How many lines in the records below contain the string "pour"? Case counts, and the answer should be only the number.

··· EXCERPTED RECORDS

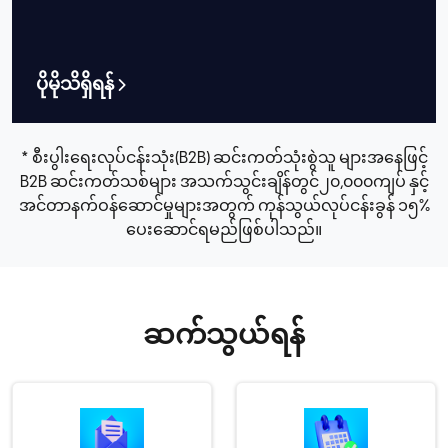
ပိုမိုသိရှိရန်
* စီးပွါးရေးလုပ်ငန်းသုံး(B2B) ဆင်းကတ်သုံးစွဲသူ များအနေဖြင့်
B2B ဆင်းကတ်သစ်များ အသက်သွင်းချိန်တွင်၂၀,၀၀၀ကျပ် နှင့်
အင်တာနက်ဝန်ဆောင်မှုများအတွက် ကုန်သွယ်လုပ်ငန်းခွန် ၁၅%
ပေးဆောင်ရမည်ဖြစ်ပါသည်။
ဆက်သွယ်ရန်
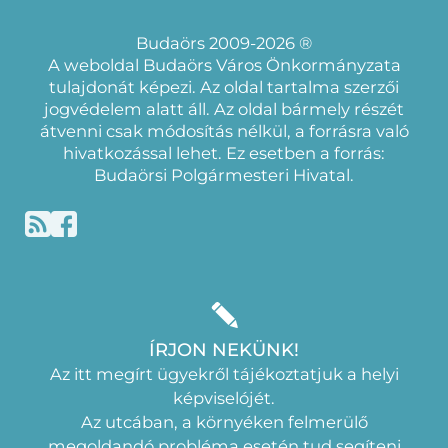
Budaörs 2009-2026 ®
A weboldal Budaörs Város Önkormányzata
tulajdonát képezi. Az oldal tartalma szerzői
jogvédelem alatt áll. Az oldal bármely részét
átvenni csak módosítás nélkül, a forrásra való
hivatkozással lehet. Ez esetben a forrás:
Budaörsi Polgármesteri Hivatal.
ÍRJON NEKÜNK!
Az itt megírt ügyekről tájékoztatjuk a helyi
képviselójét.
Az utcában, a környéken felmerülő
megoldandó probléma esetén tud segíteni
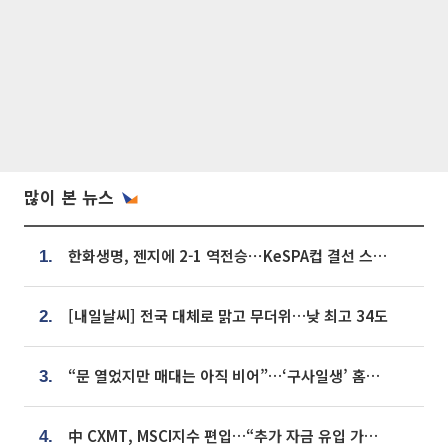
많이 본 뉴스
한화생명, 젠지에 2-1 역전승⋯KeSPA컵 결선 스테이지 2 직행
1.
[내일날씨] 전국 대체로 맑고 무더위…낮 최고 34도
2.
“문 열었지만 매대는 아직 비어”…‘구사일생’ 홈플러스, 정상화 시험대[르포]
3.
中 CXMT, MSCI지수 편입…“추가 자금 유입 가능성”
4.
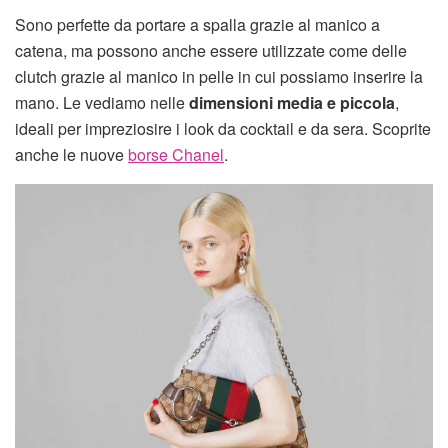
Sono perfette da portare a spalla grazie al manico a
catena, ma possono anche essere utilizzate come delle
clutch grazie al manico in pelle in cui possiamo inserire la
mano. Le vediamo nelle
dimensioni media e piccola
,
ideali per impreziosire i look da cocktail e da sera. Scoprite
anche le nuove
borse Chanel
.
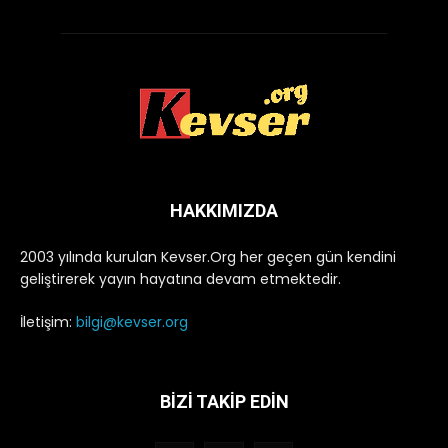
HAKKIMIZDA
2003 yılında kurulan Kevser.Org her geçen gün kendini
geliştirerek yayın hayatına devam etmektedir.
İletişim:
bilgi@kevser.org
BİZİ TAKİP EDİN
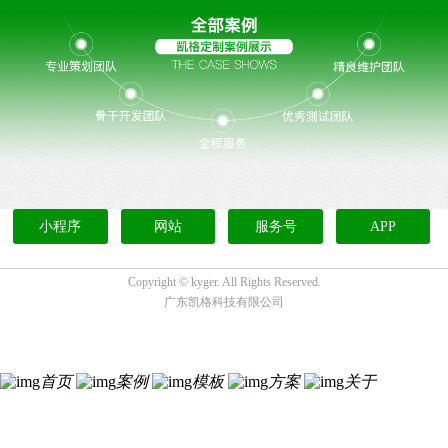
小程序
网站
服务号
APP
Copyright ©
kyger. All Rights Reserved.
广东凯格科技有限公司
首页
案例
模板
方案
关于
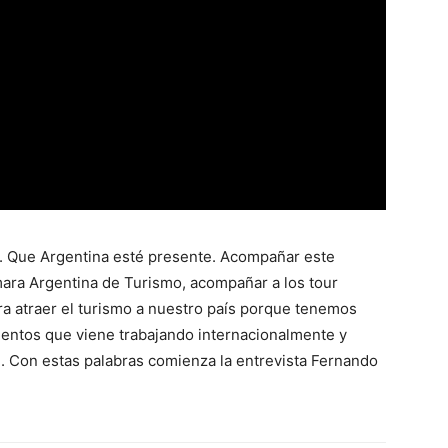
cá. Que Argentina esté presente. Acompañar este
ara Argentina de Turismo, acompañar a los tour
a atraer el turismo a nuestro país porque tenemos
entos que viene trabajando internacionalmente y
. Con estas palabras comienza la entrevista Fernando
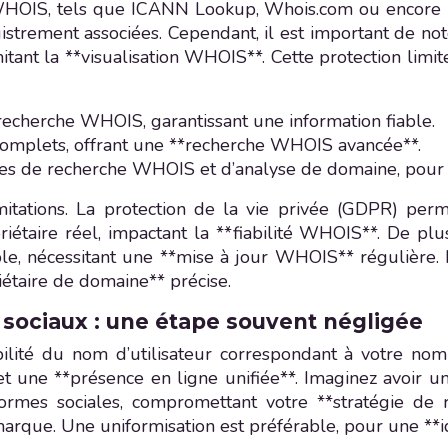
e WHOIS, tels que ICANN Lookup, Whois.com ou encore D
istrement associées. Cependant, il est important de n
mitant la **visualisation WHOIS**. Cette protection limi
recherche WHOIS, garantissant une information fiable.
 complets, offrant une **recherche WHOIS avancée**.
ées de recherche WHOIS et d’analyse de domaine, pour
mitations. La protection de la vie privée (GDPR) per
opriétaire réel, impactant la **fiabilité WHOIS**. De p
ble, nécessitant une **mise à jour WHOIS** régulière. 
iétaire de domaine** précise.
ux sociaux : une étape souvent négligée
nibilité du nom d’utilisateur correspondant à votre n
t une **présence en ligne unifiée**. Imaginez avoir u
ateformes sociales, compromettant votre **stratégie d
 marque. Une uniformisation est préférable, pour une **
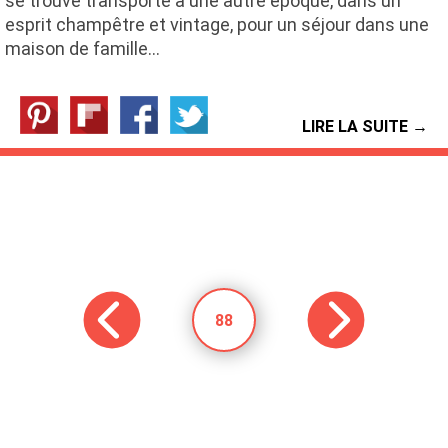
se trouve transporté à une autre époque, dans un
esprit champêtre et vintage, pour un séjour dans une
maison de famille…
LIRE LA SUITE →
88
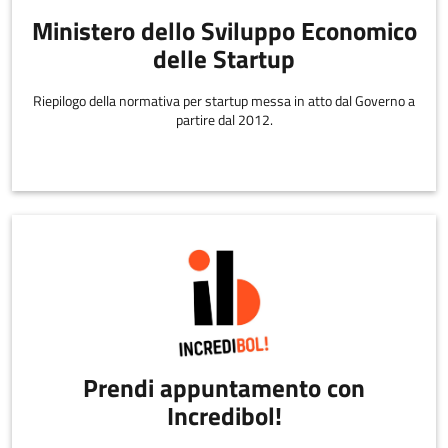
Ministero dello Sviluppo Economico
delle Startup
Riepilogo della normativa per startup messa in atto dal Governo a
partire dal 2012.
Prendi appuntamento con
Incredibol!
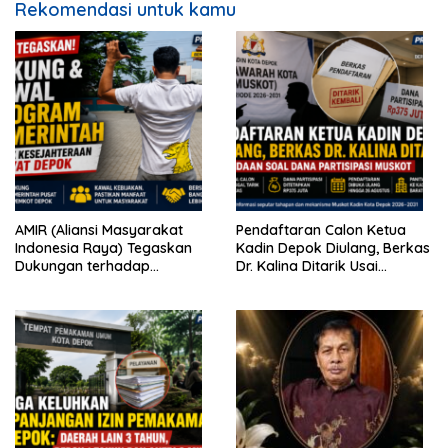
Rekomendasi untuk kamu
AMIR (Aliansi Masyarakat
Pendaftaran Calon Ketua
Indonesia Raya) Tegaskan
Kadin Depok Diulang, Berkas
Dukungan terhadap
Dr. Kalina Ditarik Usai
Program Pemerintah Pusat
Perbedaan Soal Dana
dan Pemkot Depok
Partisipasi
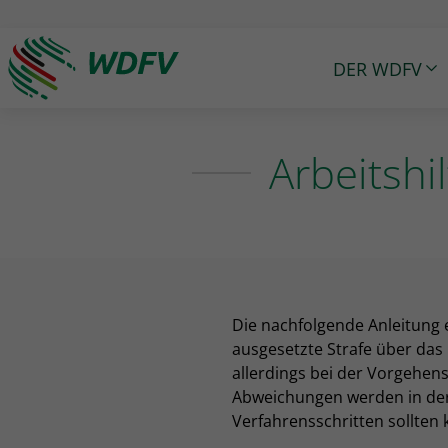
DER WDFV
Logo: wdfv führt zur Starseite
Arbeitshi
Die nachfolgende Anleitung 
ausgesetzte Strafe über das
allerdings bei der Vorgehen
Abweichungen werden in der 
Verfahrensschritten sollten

······

• [RESULT OF THE TASK]:
3